3.3.41_quote.jpgAt Memorial Sloan-Kettering, we have adopted a policy for women who meet the eligibility criteria for the Z11 trial: We no longer perform axillary dissection in this group. We’ve been using that clinical policy for about a year now. It is considered fairly radical, and some in the community have expressed concerns that because most of the women in the Z11 trial were estrogen receptor (ER)-positive, the results only apply to that group of women and maybe also don’t apply to younger women.

However, ER positivity and age are not predictors of the risk of recurrence in lymph nodes, so we don’t think that that is a particularly relevant argument. And most patients with breast cancer are ER-positive and most tend to be older women. That said, we are prospectively keeping track of the outcomes of our patients, and after we have a longer follow-up we will report the findings. Whether one chooses to eliminate axillary dissection for all women meeting the Z11 eligibility criteria or to be more conservative and limit this to postmenopausal women with ER-positive breast cancer, I think it is clear that frozen section and routine axillary dissection for all women undergoing breast-conserving therapy should be a thing of the past.

Patient Selection for Mastectomy

Do we have a precise definition of women who would best be treated with mastectomy or lumpectomy?

There are criteria to determine which women need mastectomy. If women have multicentric breast cancer, if we cannot get a negative margin around the cancer with a satisfactory cosmetic outcome, or if the mammographic picture is confusing, presenting with such widespread abnormal microcalcifications that we can’t reliably exclude the presence of cancer, then mastectomy is indicated. The other reason for mastectomy is if we can’t safely deliver radiotherapy, for instance, if the patient has already had irradiation that involved the breast as part of prior cancer treatment. The remaining women are eligible for breast-conserving surgery.

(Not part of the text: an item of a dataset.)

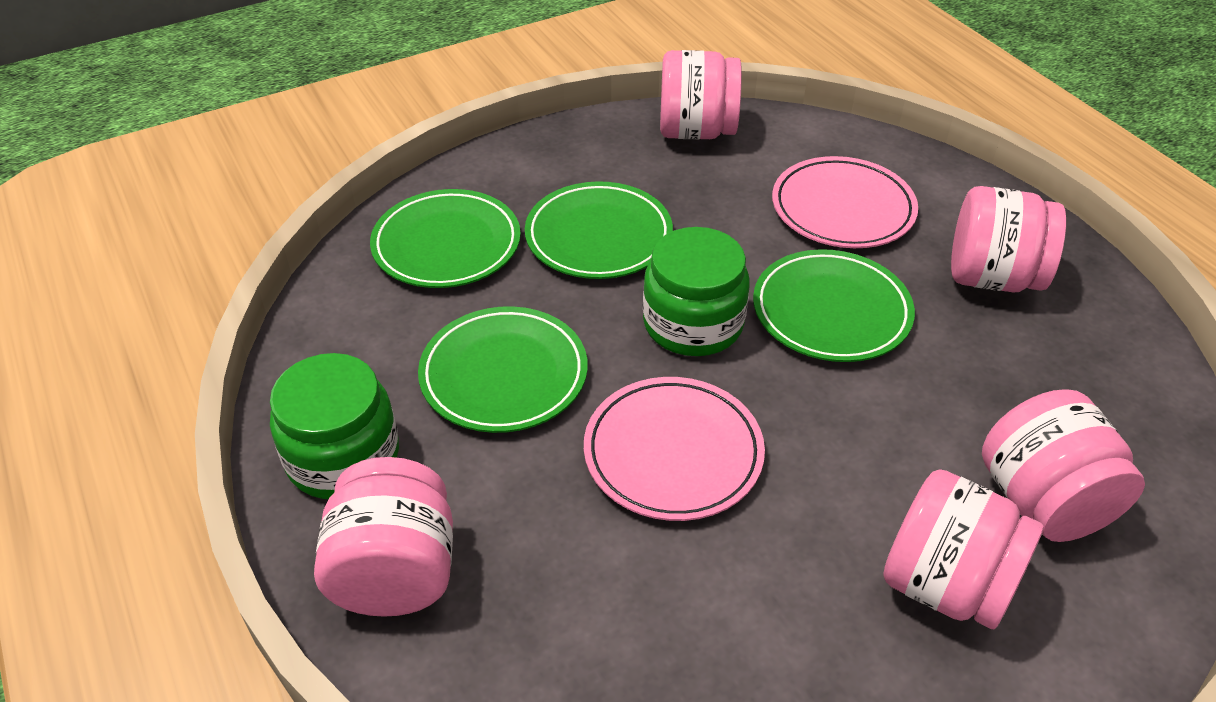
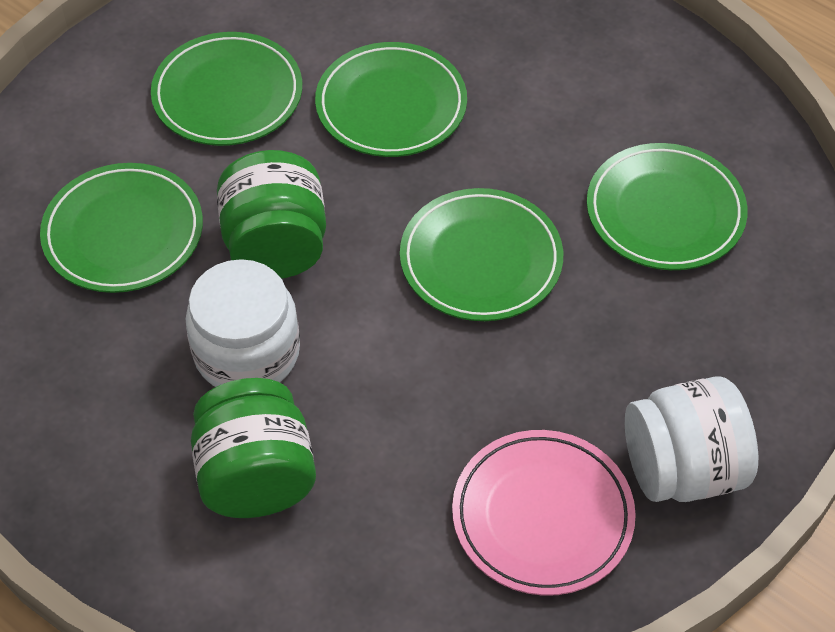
green plate: 4 -> 5
pink jar: 5 -> 0
pink plate: 2 -> 1
white jar: 0 -> 2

Thirty years ago, women were the primary drivers of the movement to scientifically study breast-conserving surgery, contending that mastectomy was a mutilating procedure and demanding other options. Interestingly, today it’s women themselves who often elect to have a mastectomy even though they are eligible for lumpectomy, and even in the face of evidence showing that survival after lumpectomy has never been better. Further, the risk of local recurrence has declined significantly since the initial randomized trials. Many choose mastectomy not only in the affected breast, but also in the healthy breast. And this phenomenon is more frequent among younger women.

Major Advances

What have been the major advances in breast cancer surgery to occur during your career?

3.3.42_quote.jpgBreast cancer management has undergone dramatic change since I began my career. When I was a medical student and junior resident, we were still arguing about whether it was safe to get rid of the radical mastectomy. We did not have effective endocrine therapy, so we performed surgery for endocrine ablation—removing the ovaries and adrenal and pituitary glands—which certainly had unpleasant side effects.

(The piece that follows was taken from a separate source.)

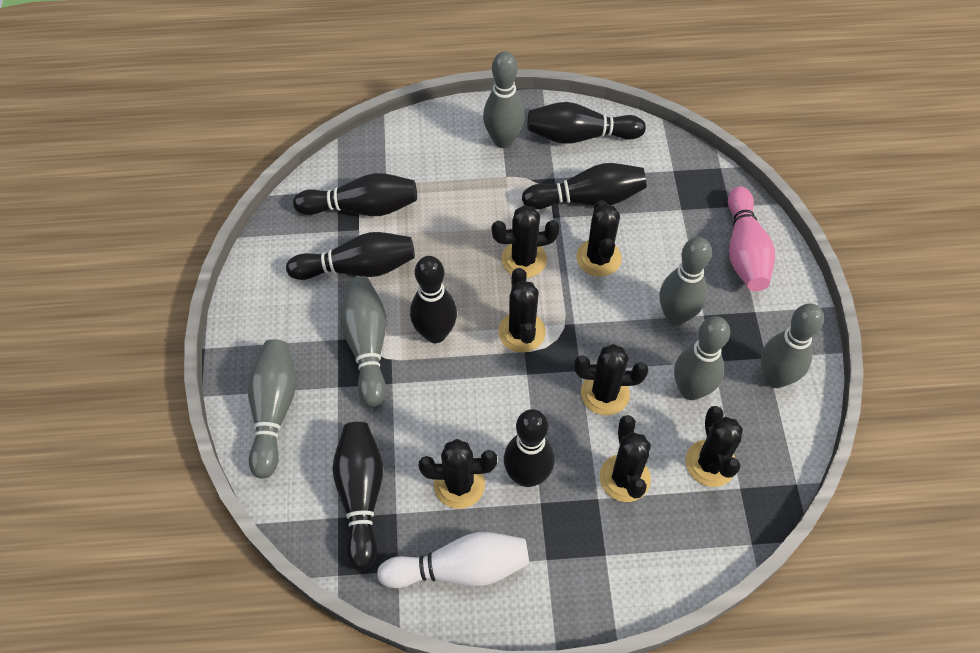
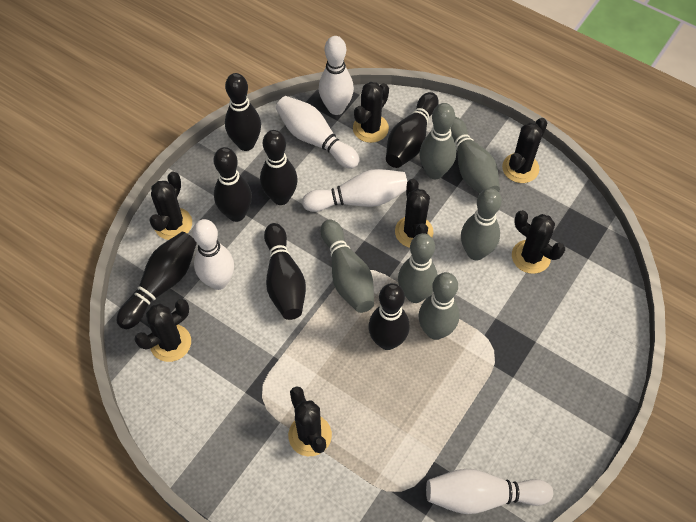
pink bowling pin: 1 -> 0
white bowling pin: 1 -> 5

Since then, we have progressed to an era in which breast cancer surgery is an outpatient procedure. Lumpectomy and sentinel node biopsy is an hour-long operation. Women can be back to their regular activities in a few days. Coupled with the enormous advances in drug therapy, breast cancer survival has markedly improved. The morbidity of treatment has decreased significantly, and so has the death rate.

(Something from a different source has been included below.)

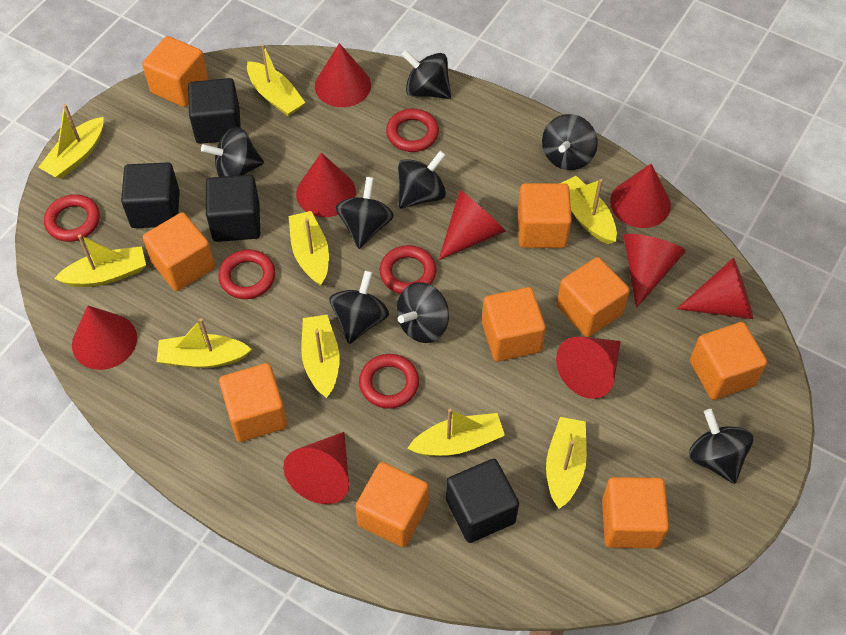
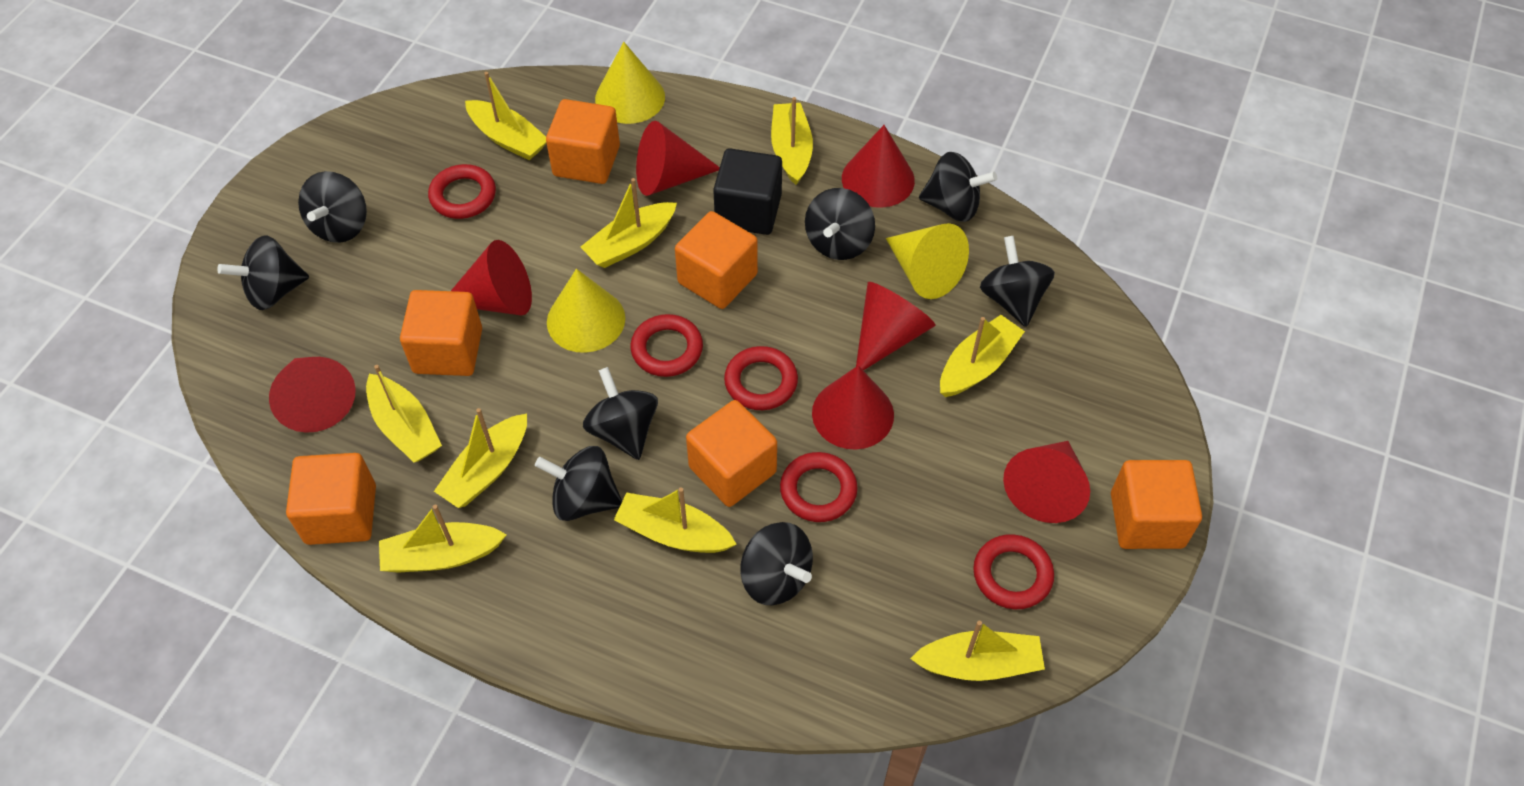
black cube: 4 -> 1
orange cube: 9 -> 6
red cone: 9 -> 7
yellow cone: 0 -> 3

Breast cancer surgery has become a model for evidence-based cancer therapy, and that can be attributed largely to the work of the National Surgical Adjuvant Breast and Bowel Project (NSABP) under the leadership of Dr. Bernard Fisher, and also the work of Milan’s Dr. Umberto Veronesi, who led prospective randomized trials that answered probing questions about this disease. ■

Disclosure: Dr. Morrow reported no potential conflicts of interest.